Bangladeş’te tekstil işçileri ayakta

Bangladeş işçi sınıfının en büyük taburlarından birini oluşturan tekstil işçileri Ekim ayının sonunda başladıkları eylemleri Kasım ayının büyük kısmında sürdürdü. Levi’s, Zara, H&M, Benetton, Prada, Gucci ve Versace gibi dünyaca ünlü markalar için üretim yapan tekstil işçileri, beş senedir değişmeyen ücretlerinin arttırılmasını istedikleri için greve gittiler ve sokaklara çıktılar. Bangladeşli tekstil işçilerinin maaşı bizim hesapla 2.000 lira civarında ve enflasyona rağmen son beş senedir değişmemiş durumda. Eylemlerin polis baskısıyla durdurulamaması ve üretimin durmasının getirdiği baskılar nedeniyle hükümet Kasım ayının ortasında, 1 Aralık’tan itibaren geçerli olmak üzere yüzde elli civarı bir ücret artışı önerdi. Ancak işçiler bunun insanca yaşamaya yetmeyeceğini söyleyerek eylemlerine devam etti. İşçiler ücretlerin 6.500 lira olmasını talep ediyor.

Bangladeş'te tekstil sektörü ihracatın yüzde seksenini oluşturuyor ve bu üretimin büyük bir kısmı, sendikalaşmanın neredeyse imkânsız olduğu özel ekonomik bölgelerde yapılıyor. Üretim yerel taşeron firmalar aracılığıyla yapılınca, işçinin sömürülmesi ve ezilmesinin sorumluluğu büyük markalardan çıkıyor sanılıyor; ama üretimin kısa süre durdurulması üzerine bu markaların Bangladeş hükümetine yaptığı baskı, uluslararası sermayenin Bangladeş devletinden beklentilerini çok net ortaya koyuyor.
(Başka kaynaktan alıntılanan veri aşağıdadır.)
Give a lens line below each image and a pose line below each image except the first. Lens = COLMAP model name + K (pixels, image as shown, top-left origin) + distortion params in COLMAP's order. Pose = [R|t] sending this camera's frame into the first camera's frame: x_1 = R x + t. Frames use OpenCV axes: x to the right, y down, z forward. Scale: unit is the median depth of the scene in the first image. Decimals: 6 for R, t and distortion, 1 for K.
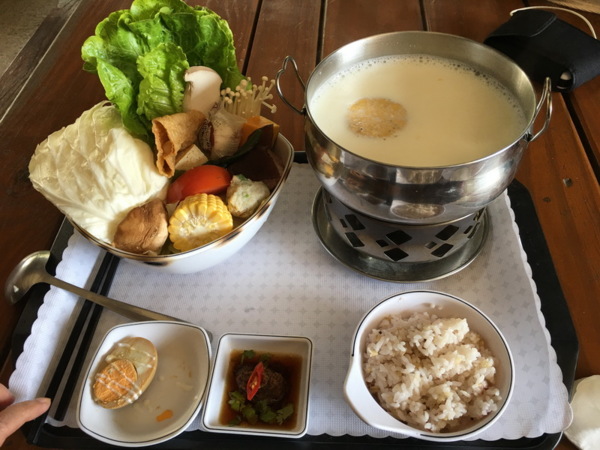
lens RADIAL K [[507.9, 0, 300.0], [0, 507.9, 225.0], [0, 0, 1]] dist [0.066082, -0.080933]
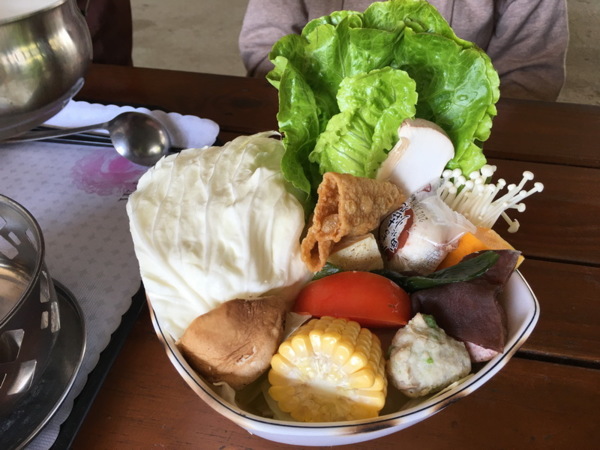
lens RADIAL K [[507.9, 0, 300.0], [0, 507.9, 225.0], [0, 0, 1]] dist [0.066082, -0.080933]
pose [[0.887274, 0.366638, -0.279861, -0.164532], [-0.410454, 0.904414, -0.116458, -0.087980], [0.210412, 0.218200, 0.952951, 0.571046]]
Sermayenin Bangladeş tekstil işçilerine açtığı savaşın tek göstergesi yetersiz ücretler değil, aynı zamanda bu savaş iş cinayetleri yoluyla da kendini gösteriyor. 2013 yılında tekstil işçilerinin çalıştığı sekiz katlı bir binanın çökmesiyle 1.132 işçi hayatını kaybetmiş, 2.500’den fazla işçi ise yaralanmıştı. Hasarlı olduğu bilinen binada üretim durdurulmamış, uluslararası sermayenin birkaç günlük kârı uğruna binlerce işçinin hayatıyla oynanmıştı.
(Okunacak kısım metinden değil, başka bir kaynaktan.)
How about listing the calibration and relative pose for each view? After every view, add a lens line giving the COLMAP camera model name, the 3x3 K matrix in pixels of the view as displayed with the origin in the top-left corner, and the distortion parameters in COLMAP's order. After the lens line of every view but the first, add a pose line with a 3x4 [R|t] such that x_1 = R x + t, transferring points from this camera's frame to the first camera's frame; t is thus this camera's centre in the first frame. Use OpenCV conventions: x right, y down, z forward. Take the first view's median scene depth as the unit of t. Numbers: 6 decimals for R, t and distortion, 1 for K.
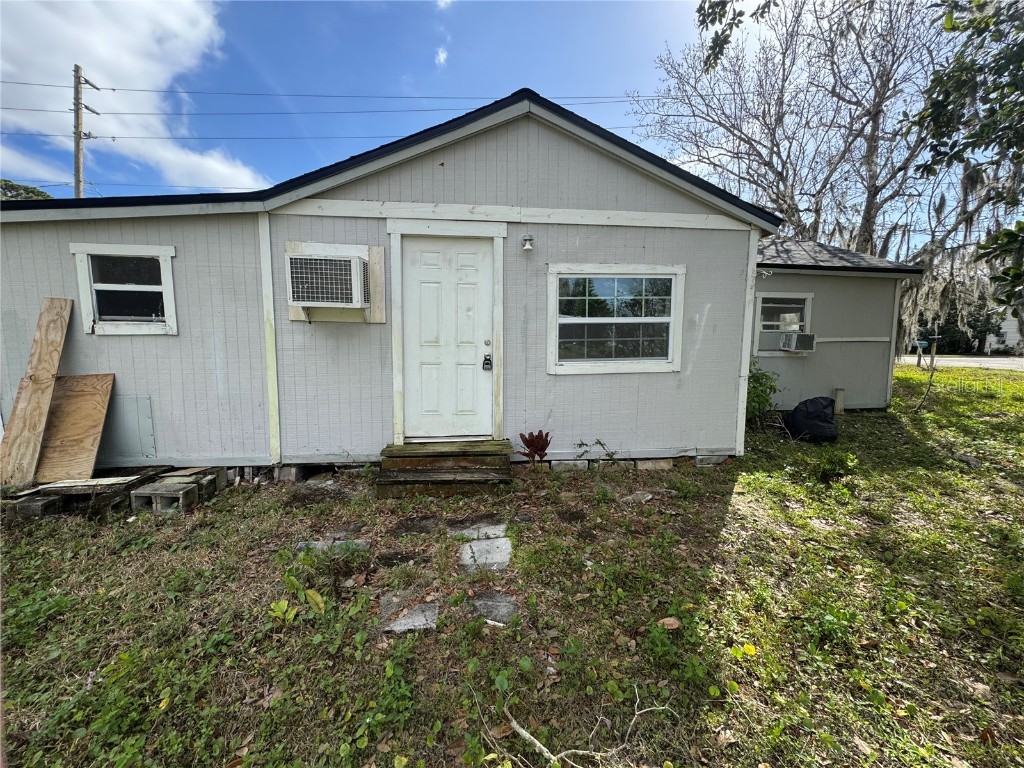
lens RADIAL K [[407.5, 0, 511.0], [0, 407.5, 380.4], [0, 0, 1]] dist [-0.000655, 0.000056]
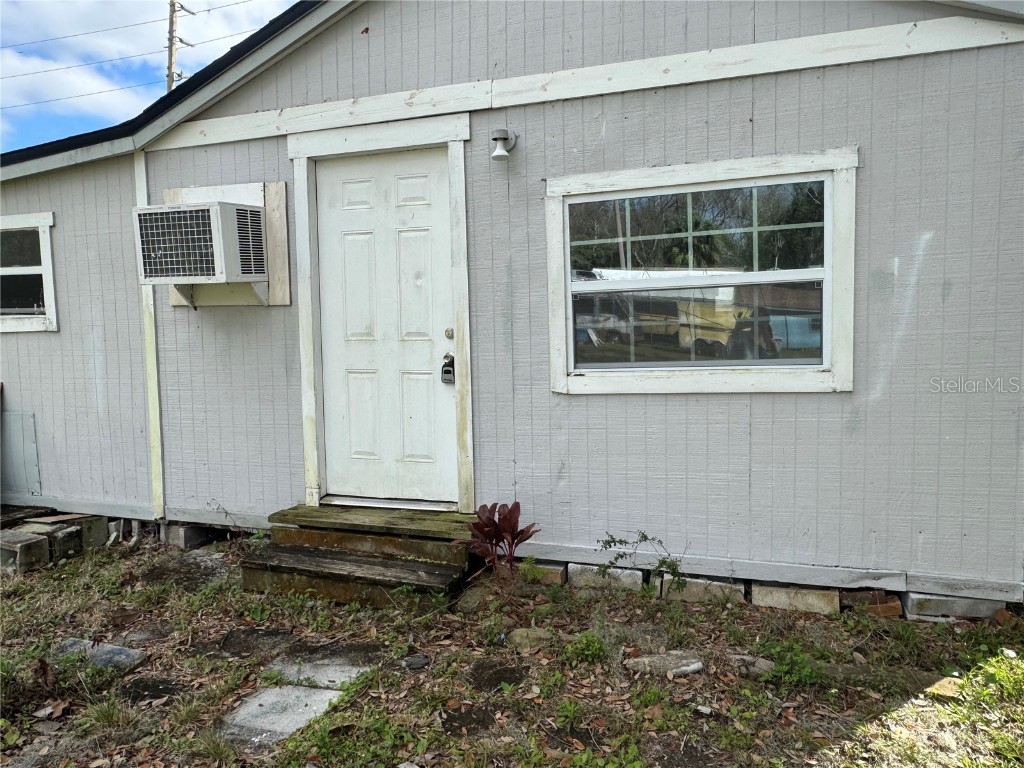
lens RADIAL K [[720.1, 0, 512.0], [0, 720.1, 384.0], [0, 0, 1]] dist [-0.000746, -0.000443]
pose [[0.904526, 0.011147, -0.426273, 0.456110], [-0.021397, 0.999585, -0.019266, -0.008049], [0.425881, 0.026548, 0.904389, 0.165700]]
Başkent Dakka’yı saran eylemler ülkede politik bir çalkantıya da yol açtı. 2009 yılından beri ülkeyi yöneten koalisyonun başındaki parti Bangladeş Halk Birliği’ne (“Avami Ligi”) karşı gösteriler de aynı tarihlerde şiddetlenmeye başladı. Bu politik çalkantının çekirdeğini işçilerin mücadelesi oluştursa da, aldığı biçim bir burjuva partisine karşı başka bir burjuva partisinin, Bangladeş Milliyetçi Partisi’nin desteklenmesi oldu. Daha da kötüsü, muhalefetin oluşturduğu ittifak ülkeyi uzun süredir kasıp kavuran tekfirciliğin siyasal temsilcilerini de içeriyor. Böyle bir iktidar değişikliği, mezhepler arası çatışmayı daha da kışkırtacak, baskı ortamını artıracak ve uluslararası sermayenin istediği “kanun ve nizam ortamının” farklı bir taktikle tesis edilmesinden başka bir anlam taşımayacaktır. Tüm dünyada olduğu gibi Bangladaş işçi sınıfının ihtiyacı da bağımsız sınıf siyasetidir.